Original Sin 5 – Well that was different. A hell of a retcon, there's no doubt. I mean, when the term was introduced, I don't think they even contemplated this scale. But here it is. Nick Fury is Jon Snow. The man on the wall. Times infinity. But with Howard Stark dead, why does he continue? Who does he talk to? To whom does he make his reports? How will he know how to pass the position on to? Why does all of this seem so convoluted? Really, I mean, that's all we get from this issue, aside from the question of who killed the Watcher. It still doesn't seem like it was Nick, but he certainly knows who it was. Also, way to write a mini-series for the express purpose of retconning everyone and everything Marvel. I can't believe it took this long for someone to suggest this concept, much less this long for the comics industry to embrace it. Damn, this is going to be a hell of a game changer when it's over, regardless of how this series turns out. We can just introduce all kinds of secrets from “back in the day” and say they've been around all along and were obscured by the Watcher or Fury or this semi-SHIELD (notes of Hickman's old series, huh?) or just...stuff... Man. What a weird thing I'm reading.
Thor 24 - Sad, in a weird way. But fitting. Asgard leaves Earth, through an odd set of circumstances, but no more weird than what brought it to our planet in the first place. (Ragnarok, right? I mean...) Roz gets some real love here, not just from the oblique references of everyone around her (good thing for comic book writers - characters live as long as you want them to, they're not subject to contract renegotiations, so Roz looks like she'll be around for the long term) but also from Old King Thor himself, having his granddaughters name a river after her, Jane and Steve. (Love the love that emanates from every character in the Marvel Universe for Captain America, BTW.) Also, Galactus is a whipped little puppy but he's transforming, we see that Roxxon has, in fact, set up base on Mars - but is apparently in no shape to challenge Galactus upon his arrival there like old Thor did when he showed up on Earth, so at least that's good - and we get the conclusion of the saga in Broxton. (Is that the name of the town?) Thor makes many sacrifices, Jane will still be around, she's accepting of Roz and next issue is a diversion. The art wasn't perfect, because I think only Ribic's art is perfect for this book and I'm going to be disappointed every time he's not on it. But it's still a hell of a comic book.
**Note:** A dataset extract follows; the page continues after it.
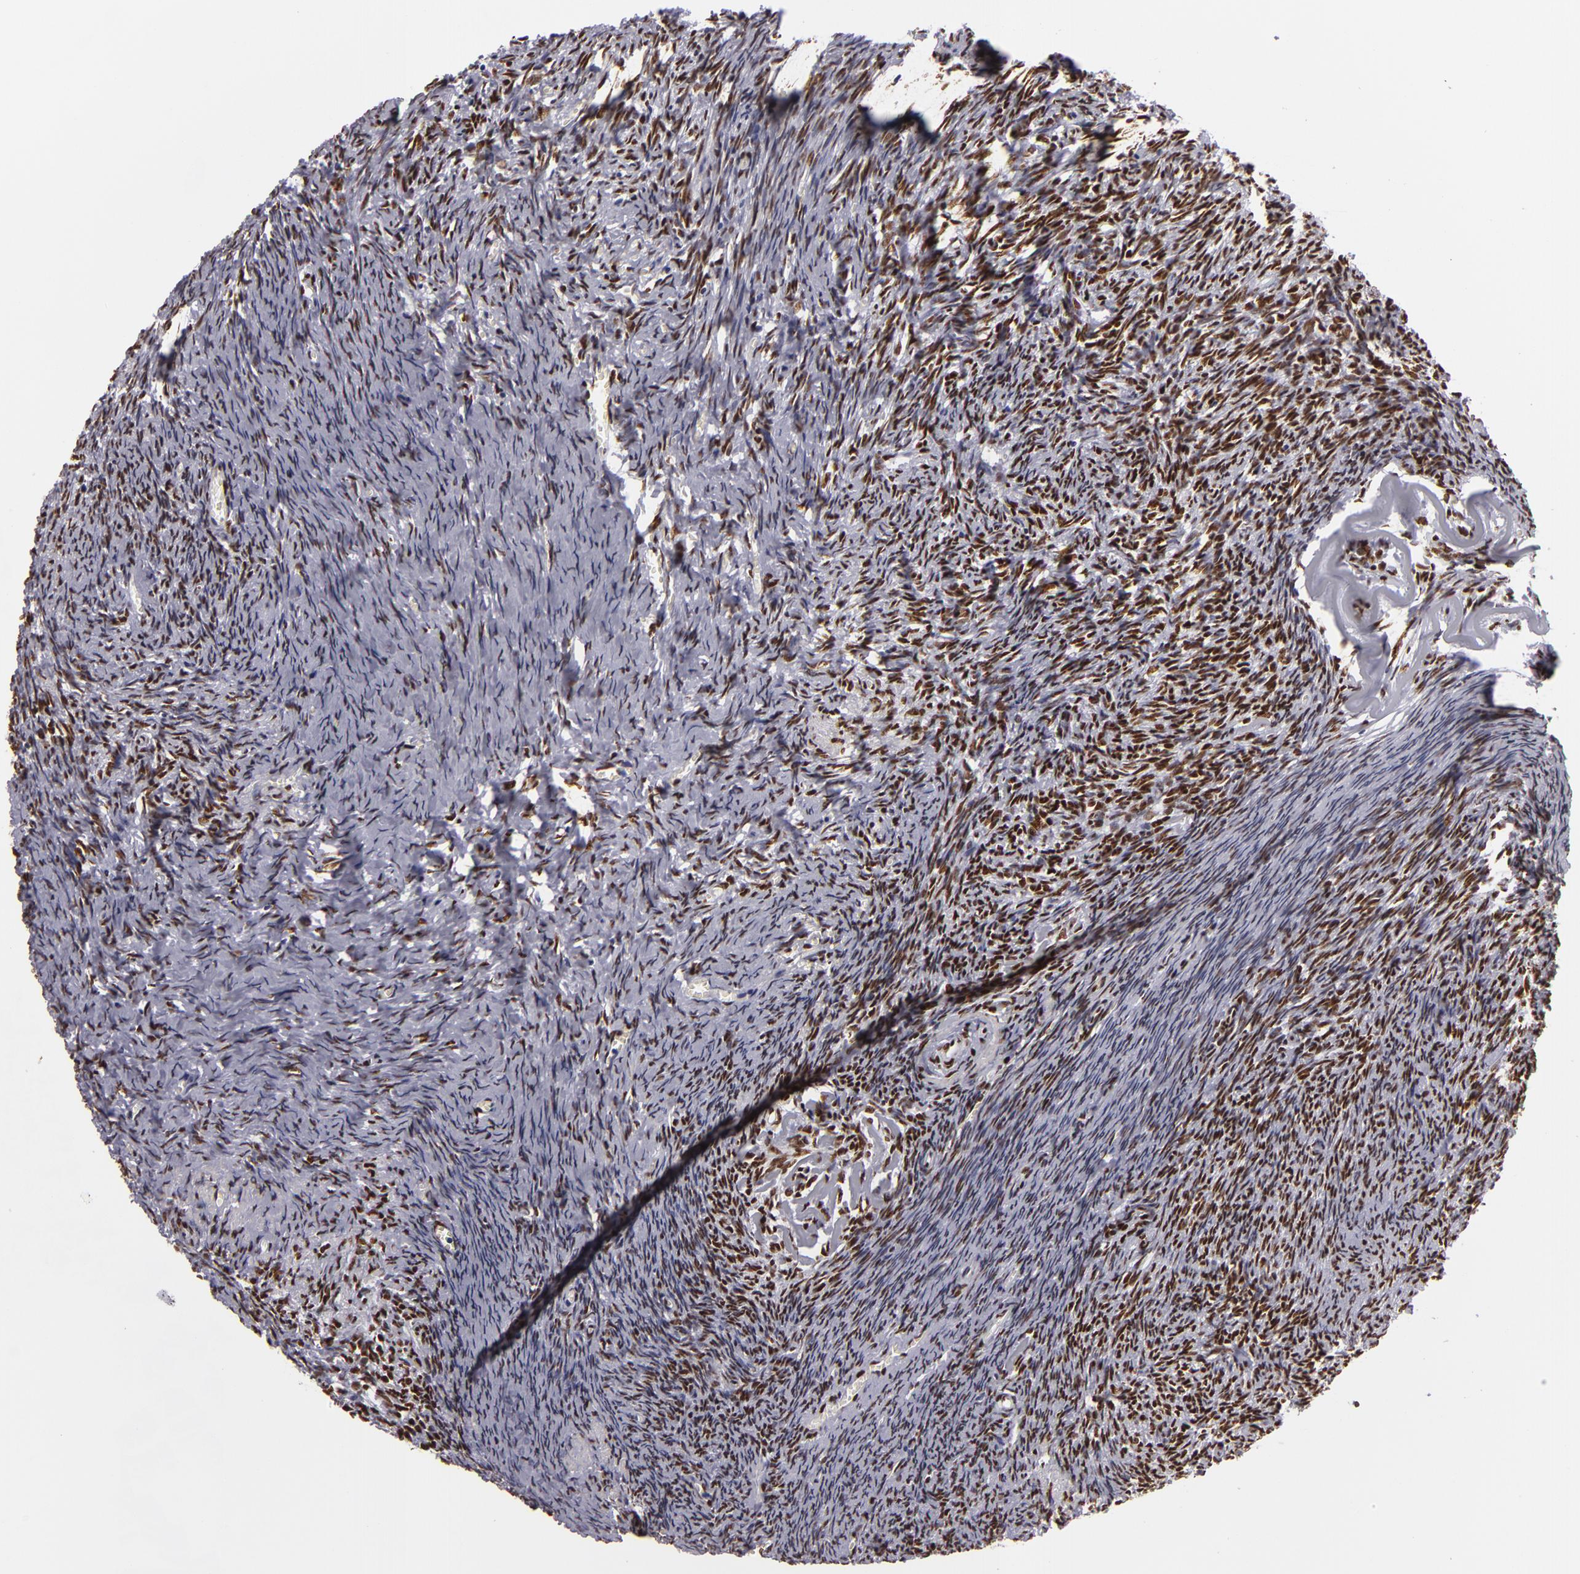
{"staining": {"intensity": "strong", "quantity": ">75%", "location": "nuclear"}, "tissue": "ovary", "cell_type": "Follicle cells", "image_type": "normal", "snomed": [{"axis": "morphology", "description": "Normal tissue, NOS"}, {"axis": "topography", "description": "Ovary"}], "caption": "A brown stain shows strong nuclear staining of a protein in follicle cells of normal human ovary. The staining was performed using DAB to visualize the protein expression in brown, while the nuclei were stained in blue with hematoxylin (Magnification: 20x).", "gene": "SAFB", "patient": {"sex": "female", "age": 54}}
Ultimate Spider-Man 3 – Oh cool! The recap page just told me that Miles' girlfriend is Katie Bishop! I'm sure that's supposed to be an analogue for Stature in the 616, right? So...can we assume she has powers? Or is this going to be yet another divergent point? But then the issue started and all I could see was responsible JJJ, the beautiful art of Marquez and the LOLz at cross-dressing Carol talking about the incursions. Man, this book is so good. It's the little touches: the way Norman disables Chang by talking to her, the Blaire realty sign, the Scooby Doo homage, everything that used to make comics feel like a cool in-joke that nerds could get is in here. But it doesn't feel exclusionary. The only bad part of this issue was the fact that it ended where the cover began. It wasn't a huge surprise, but I hate to be drawn out like that. Beautiful all the way around, I feel bad for Spider fans who aren't reading this.
Book of the week goes to Angel and Faith. It's weird, I felt like ALL the books this week were great, but looking back over the list, a single title didn't jump out at me. That's not a diss of Angel & Faith, just a note.